*** Opening of Task input ***
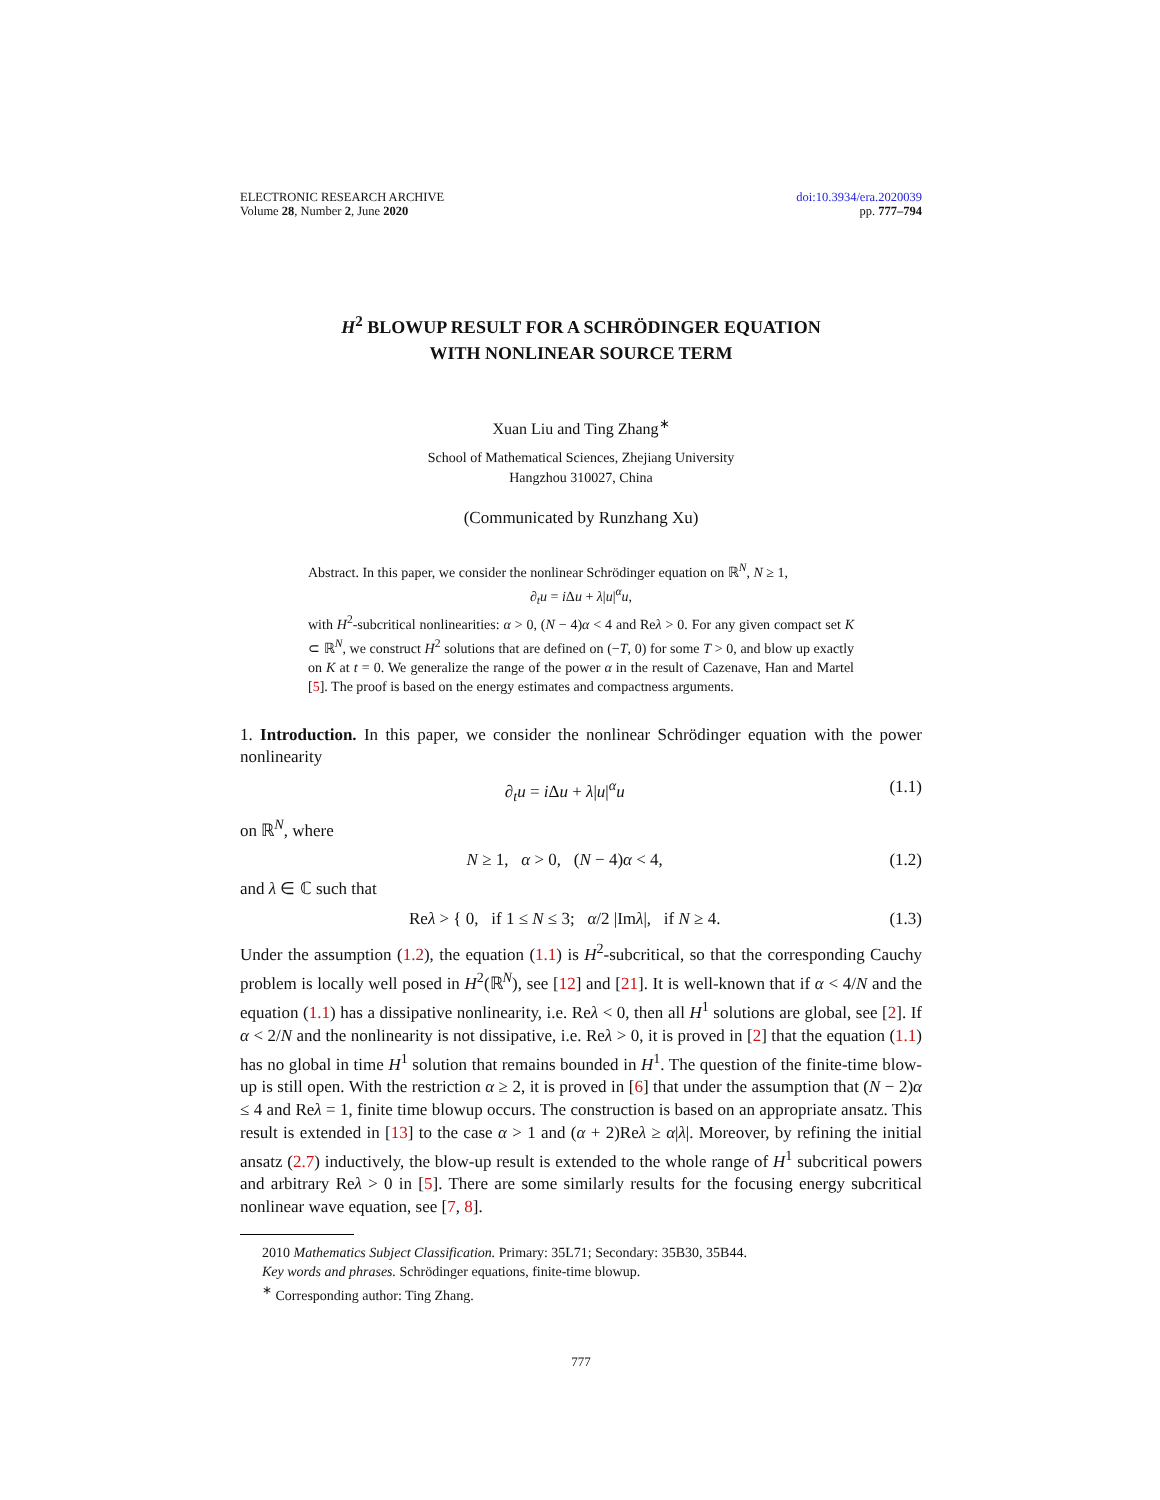ELECTRONIC RESEARCH ARCHIVE
Volume 28, Number 2, June 2020
doi:10.3934/era.2020039
pp. 777–794
H<sup>2</sup> BLOWUP RESULT FOR A SCHRÖDINGER EQUATION
WITH NONLINEAR SOURCE TERM
Xuan Liu and Ting Zhang<sup>∗</sup>
School of Mathematical Sciences, Zhejiang University
Hangzhou 310027, China
(Communicated by Runzhang Xu)
Abstract. In this paper, we consider the nonlinear Schrödinger equation on ℝ<sup>N</sup>, N ≥ 1,
∂<sub>t</sub>u = i Δu + λ|u|<sup>α</sup>u,
with H<sup>2</sup>-subcritical nonlinearities: α > 0, (N − 4)α < 4 and Reλ > 0. For any given compact set K ⊂ ℝ<sup>N</sup>, we construct H<sup>2</sup> solutions that are defined on (−T, 0) for some T > 0, and blow up exactly on K at t = 0. We generalize the range of the power α in the result of Cazenave, Han and Martel [5]. The proof is based on the energy estimates and compactness arguments.
1. Introduction. In this paper, we consider the nonlinear Schrödinger equation with the power nonlinearity
∂<sub>t</sub>u = i Δu + λ|u|<sup>α</sup>u (1.1)
on ℝ<sup>N</sup>, where
N ≥ 1, α > 0, (N − 4)α < 4, (1.2)
and λ ∈ ℂ such that
Reλ > { 0, if 1 ≤ N ≤ 3; α/2 |Imλ|, if N ≥ 4. (1.3)
Under the assumption (1.2), the equation (1.1) is H<sup>2</sup>-subcritical, so that the corresponding Cauchy problem is locally well posed in H<sup>2</sup>(ℝ<sup>N</sup>), see [12] and [21]. It is well-known that if α < 4/N and the equation (1.1) has a dissipative nonlinearity, i.e. Reλ < 0, then all H<sup>1</sup> solutions are global, see [2]. If α < 2/N and the nonlinearity is not dissipative, i.e. Reλ > 0, it is proved in [2] that the equation (1.1) has no global in time H<sup>1</sup> solution that remains bounded in H<sup>1</sup>. The question of the finite-time blow-up is still open. With the restriction α ≥ 2, it is proved in [6] that under the assumption that (N − 2)α ≤ 4 and Reλ = 1, finite time blowup occurs. The construction is based on an appropriate ansatz. This result is extended in [13] to the case α > 1 and (α + 2)Reλ ≥ α|λ|. Moreover, by refining the initial ansatz (2.7) inductively, the blow-up result is extended to the whole range of H<sup>1</sup> subcritical powers and arbitrary Reλ > 0 in [5]. There are some similarly results for the focusing energy subcritical nonlinear wave equation, see [7, 8].
2010 Mathematics Subject Classification. Primary: 35L71; Secondary: 35B30, 35B44.
Key words and phrases. Schrödinger equations, finite-time blowup.
<sup>∗</sup> Corresponding author: Ting Zhang.
777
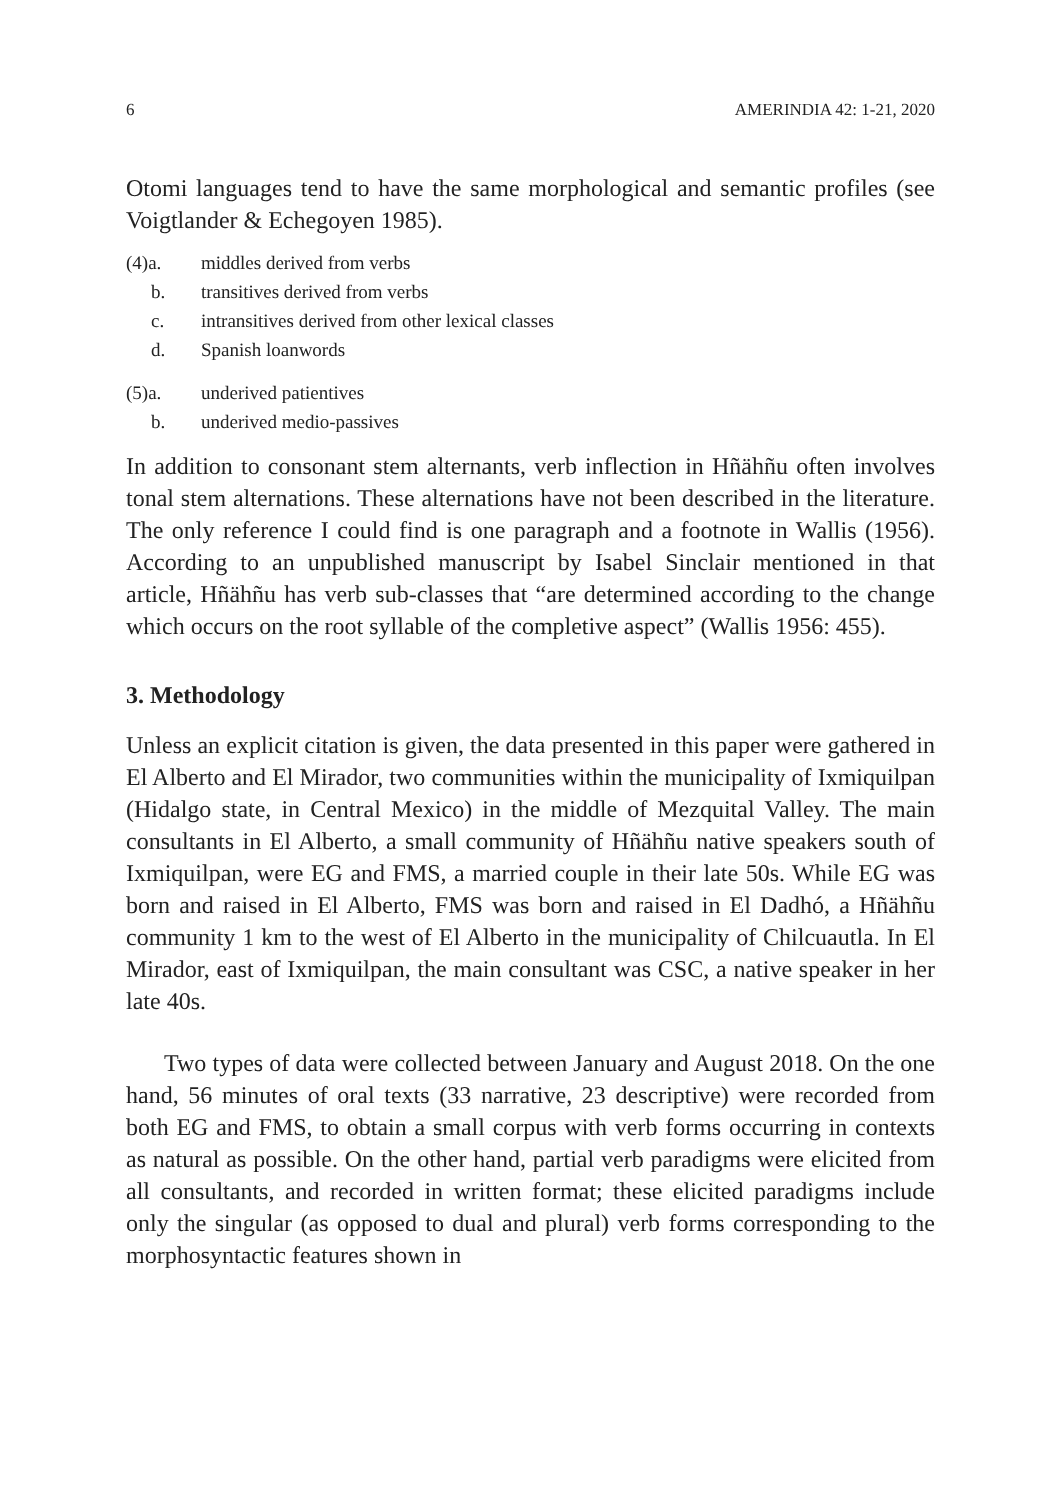6 AMERINDIA 42: 1-21, 2020
Otomi languages tend to have the same morphological and semantic profiles (see Voigtlander & Echegoyen 1985).
(4)a. middles derived from verbs
b. transitives derived from verbs
c. intransitives derived from other lexical classes
d. Spanish loanwords
(5)a. underived patientives
b. underived medio-passives
In addition to consonant stem alternants, verb inflection in Hñähñu often involves tonal stem alternations. These alternations have not been described in the literature. The only reference I could find is one paragraph and a footnote in Wallis (1956). According to an unpublished manuscript by Isabel Sinclair mentioned in that article, Hñähñu has verb sub-classes that “are determined according to the change which occurs on the root syllable of the completive aspect” (Wallis 1956: 455).
3. Methodology
Unless an explicit citation is given, the data presented in this paper were gathered in El Alberto and El Mirador, two communities within the municipality of Ixmiquilpan (Hidalgo state, in Central Mexico) in the middle of Mezquital Valley. The main consultants in El Alberto, a small community of Hñähñu native speakers south of Ixmiquilpan, were EG and FMS, a married couple in their late 50s. While EG was born and raised in El Alberto, FMS was born and raised in El Dadhó, a Hñähñu community 1 km to the west of El Alberto in the municipality of Chilcuautla. In El Mirador, east of Ixmiquilpan, the main consultant was CSC, a native speaker in her late 40s.
Two types of data were collected between January and August 2018. On the one hand, 56 minutes of oral texts (33 narrative, 23 descriptive) were recorded from both EG and FMS, to obtain a small corpus with verb forms occurring in contexts as natural as possible. On the other hand, partial verb paradigms were elicited from all consultants, and recorded in written format; these elicited paradigms include only the singular (as opposed to dual and plural) verb forms corresponding to the morphosyntactic features shown in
*** Close of Task input ***
» Exercise goal: Word for word, print the material above, but without its pictures.

» Response for this exercise:
ELECTRONIC RESEARCH ARCHIVE
Volume 28, Number 2, June 2020
doi:10.3934/era.2020039
pp. 777–794
H<sup>2</sup> BLOWUP RESULT FOR A SCHRÖDINGER EQUATION
WITH NONLINEAR SOURCE TERM
Xuan Liu and Ting Zhang<sup>∗</sup>
School of Mathematical Sciences, Zhejiang University
Hangzhou 310027, China
(Communicated by Runzhang Xu)
Abstract. In this paper, we consider the nonlinear Schrödinger equation on ℝ<sup>N</sup>, N ≥ 1,
∂<sub>t</sub>u = i Δu + λ|u|<sup>α</sup>u,
with H<sup>2</sup>-subcritical nonlinearities: α > 0, (N − 4)α < 4 and Reλ > 0. For any given compact set K ⊂ ℝ<sup>N</sup>, we construct H<sup>2</sup> solutions that are defined on (−T, 0) for some T > 0, and blow up exactly on K at t = 0. We generalize the range of the power α in the result of Cazenave, Han and Martel [5]. The proof is based on the energy estimates and compactness arguments.
1. Introduction. In this paper, we consider the nonlinear Schrödinger equation with the power nonlinearity
∂<sub>t</sub>u = i Δu + λ|u|<sup>α</sup>u (1.1)
on ℝ<sup>N</sup>, where
N ≥ 1, α > 0, (N − 4)α < 4, (1.2)
and λ ∈ ℂ such that
Reλ > { 0, if 1 ≤ N ≤ 3; α/2 |Imλ|, if N ≥ 4. (1.3)
Under the assumption (1.2), the equation (1.1) is H<sup>2</sup>-subcritical, so that the corresponding Cauchy problem is locally well posed in H<sup>2</sup>(ℝ<sup>N</sup>), see [12] and [21]. It is well-known that if α < 4/N and the equation (1.1) has a dissipative nonlinearity, i.e. Reλ < 0, then all H<sup>1</sup> solutions are global, see [2]. If α < 2/N and the nonlinearity is not dissipative, i.e. Reλ > 0, it is proved in [2] that the equation (1.1) has no global in time H<sup>1</sup> solution that remains bounded in H<sup>1</sup>. The question of the finite-time blow-up is still open. With the restriction α ≥ 2, it is proved in [6] that under the assumption that (N − 2)α ≤ 4 and Reλ = 1, finite time blowup occurs. The construction is based on an appropriate ansatz. This result is extended in [13] to the case α > 1 and (α + 2)Reλ ≥ α|λ|. Moreover, by refining the initial ansatz (2.7) inductively, the blow-up result is extended to the whole range of H<sup>1</sup> subcritical powers and arbitrary Reλ > 0 in [5]. There are some similarly results for the focusing energy subcritical nonlinear wave equation, see [7, 8].
2010 Mathematics Subject Classification. Primary: 35L71; Secondary: 35B30, 35B44.
Key words and phrases. Schrödinger equations, finite-time blowup.
<sup>∗</sup> Corresponding author: Ting Zhang.
777
6 AMERINDIA 42: 1-21, 2020
Otomi languages tend to have the same morphological and semantic profiles (see Voigtlander & Echegoyen 1985).
(4)a. middles derived from verbs
b. transitives derived from verbs
c. intransitives derived from other lexical classes
d. Spanish loanwords
(5)a. underived patientives
b. underived medio-passives
In addition to consonant stem alternants, verb inflection in Hñähñu often involves tonal stem alternations. These alternations have not been described in the literature. The only reference I could find is one paragraph and a footnote in Wallis (1956). According to an unpublished manuscript by Isabel Sinclair mentioned in that article, Hñähñu has verb sub-classes that “are determined according to the change which occurs on the root syllable of the completive aspect” (Wallis 1956: 455).
3. Methodology
Unless an explicit citation is given, the data presented in this paper were gathered in El Alberto and El Mirador, two communities within the municipality of Ixmiquilpan (Hidalgo state, in Central Mexico) in the middle of Mezquital Valley. The main consultants in El Alberto, a small community of Hñähñu native speakers south of Ixmiquilpan, were EG and FMS, a married couple in their late 50s. While EG was born and raised in El Alberto, FMS was born and raised in El Dadhó, a Hñähñu community 1 km to the west of El Alberto in the municipality of Chilcuautla. In El Mirador, east of Ixmiquilpan, the main consultant was CSC, a native speaker in her late 40s.
Two types of data were collected between January and August 2018. On the one hand, 56 minutes of oral texts (33 narrative, 23 descriptive) were recorded from both EG and FMS, to obtain a small corpus with verb forms occurring in contexts as natural as possible. On the other hand, partial verb paradigms were elicited from all consultants, and recorded in written format; these elicited paradigms include only the singular (as opposed to dual and plural) verb forms corresponding to the morphosyntactic features shown in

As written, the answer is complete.